Salient features of the SEBI (Prohibition of Insider Trading) (Third Amendment) Regulations, 2019 are as follows:
- Informant: An informant means a person voluntarily submitting a form detailing credible, complete and original information relating to an act of insider trading.
- Office of Informant Protection(‘OIP’): An independent office shall be established by SEBI for receipt and registration of the Voluntary Information Disclosure Form (‘VIDF’) and serve as a medium of exchange between the informant/legal representative and the Board.
- Confidentiality of Informant: The confidentiality regarding the identity of the informant and information provided would be protected through the OIP.
- Reward: Reward would be given in case the information provided leads to a disgorgement of at least Rupees one crore.
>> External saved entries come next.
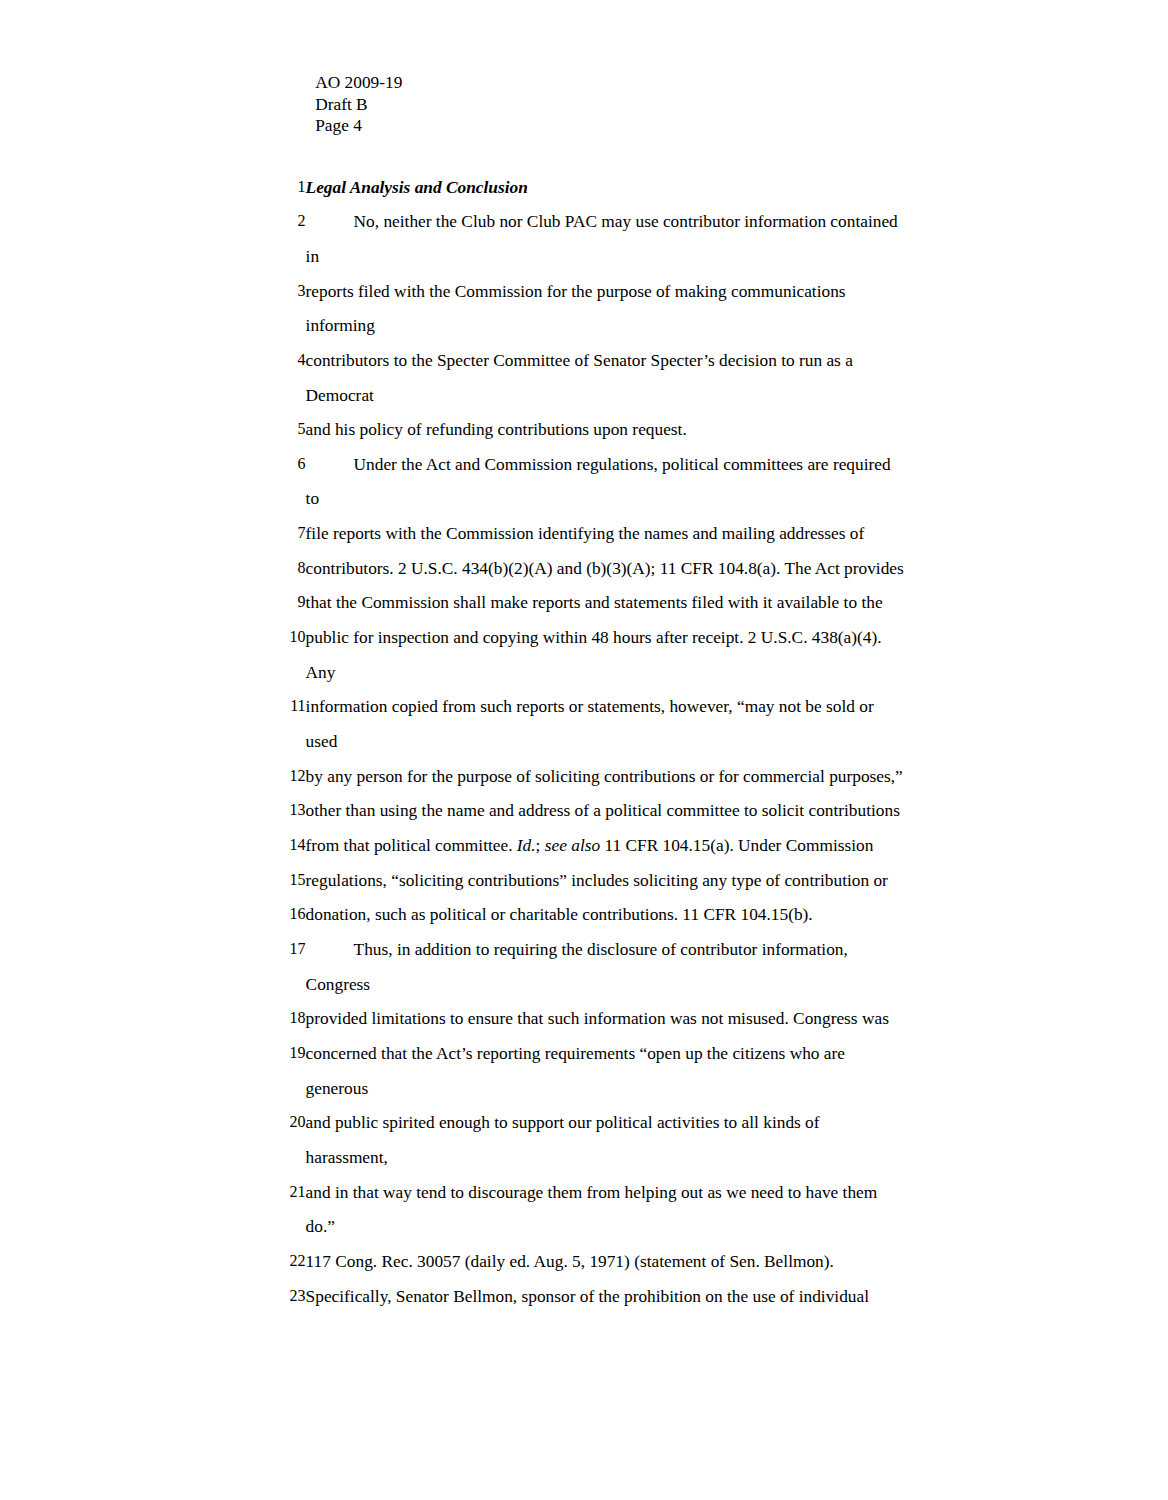AO 2009-19
Draft B
Page 4
| 1 | Legal Analysis and Conclusion |
| 2 | No, neither the Club nor Club PAC may use contributor information contained in |
| 3 | reports filed with the Commission for the purpose of making communications informing |
| 4 | contributors to the Specter Committee of Senator Specter’s decision to run as a Democrat |
| 5 | and his policy of refunding contributions upon request. |
| 6 | Under the Act and Commission regulations, political committees are required to |
| 7 | file reports with the Commission identifying the names and mailing addresses of |
| 8 | contributors. 2 U.S.C. 434(b)(2)(A) and (b)(3)(A); 11 CFR 104.8(a). The Act provides |
| 9 | that the Commission shall make reports and statements filed with it available to the |
| 10 | public for inspection and copying within 48 hours after receipt. 2 U.S.C. 438(a)(4). Any |
| 11 | information copied from such reports or statements, however, “may not be sold or used |
| 12 | by any person for the purpose of soliciting contributions or for commercial purposes,” |
| 13 | other than using the name and address of a political committee to solicit contributions |
| 14 | from that political committee. Id. ; see also 11 CFR 104.15(a). Under Commission |
| 15 | regulations, “soliciting contributions” includes soliciting any type of contribution or |
| 16 | donation, such as political or charitable contributions. 11 CFR 104.15(b). |
| 17 | Thus, in addition to requiring the disclosure of contributor information, Congress |
| 18 | provided limitations to ensure that such information was not misused. Congress was |
| 19 | concerned that the Act’s reporting requirements “open up the citizens who are generous |
| 20 | and public spirited enough to support our political activities to all kinds of harassment, |
| 21 | and in that way tend to discourage them from helping out as we need to have them do.” |
| 22 | 117 Cong. Rec. 30057 (daily ed. Aug. 5, 1971) (statement of Sen. Bellmon). |
| 23 | Specifically, Senator Bellmon, sponsor of the prohibition on the use of individual |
The total amount of monetary reward shall be 10 % of the money collected but shall not exceed Rs one crore.
- Investor Protection and Education Fund (‘IPEF’): IPEF shall be the designated fund from which the reward would be paid.
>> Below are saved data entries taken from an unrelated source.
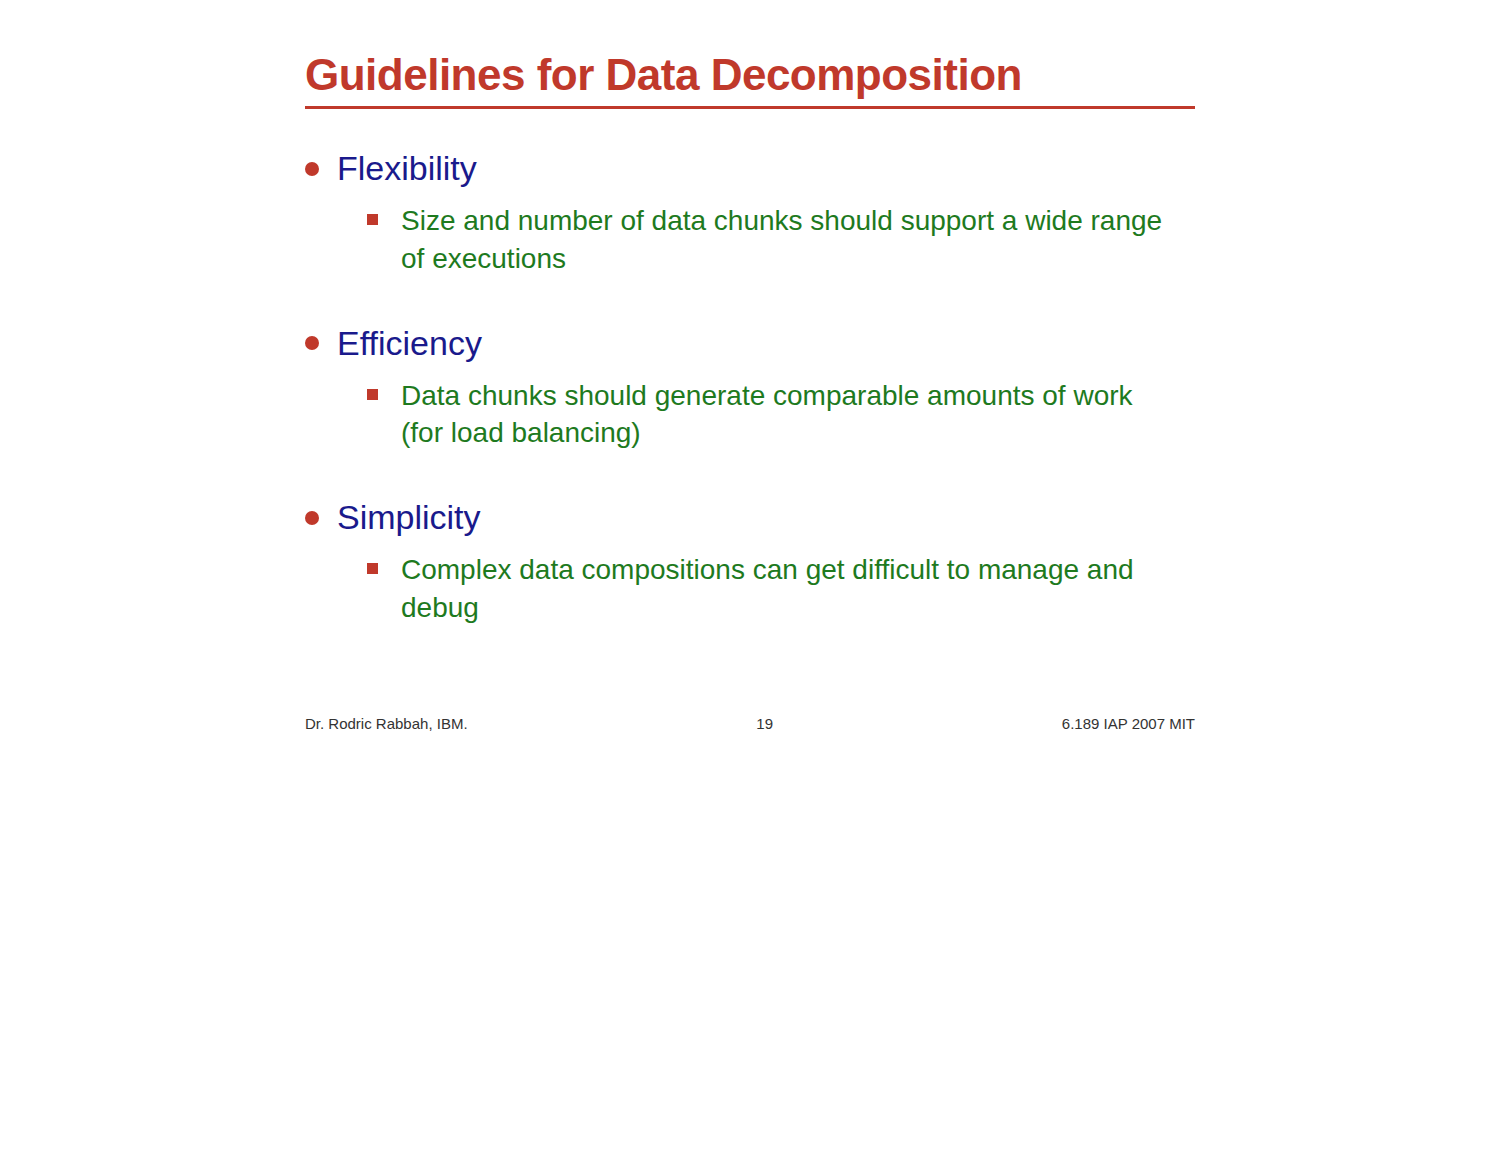Guidelines for Data Decomposition
Flexibility
Size and number of data chunks should support a wide range of executions
Efficiency
Data chunks should generate comparable amounts of work (for load balancing)
Simplicity
Complex data compositions can get difficult to manage and debug
Dr. Rodric Rabbah, IBM. 19 6.189 IAP 2007 MIT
- Exemption under RTI: The original information provided by the informant shall be exempted from disclosure under section 8(1)(g) and 8(1)(h) of the Right to Information Act, 2005.
- Protection against victimization: Market participants would be required to incorporate in their Code of Conduct, suitable provisions to ensure that no employee who files a VIDF is harassed, or discriminated against.
- Vexatious or frivolous complaints: In case the OIP determines that the information submitted is frivolous or vexatious, SEBI may initiate appropriate action against the informant under the securities laws and any other applicable law.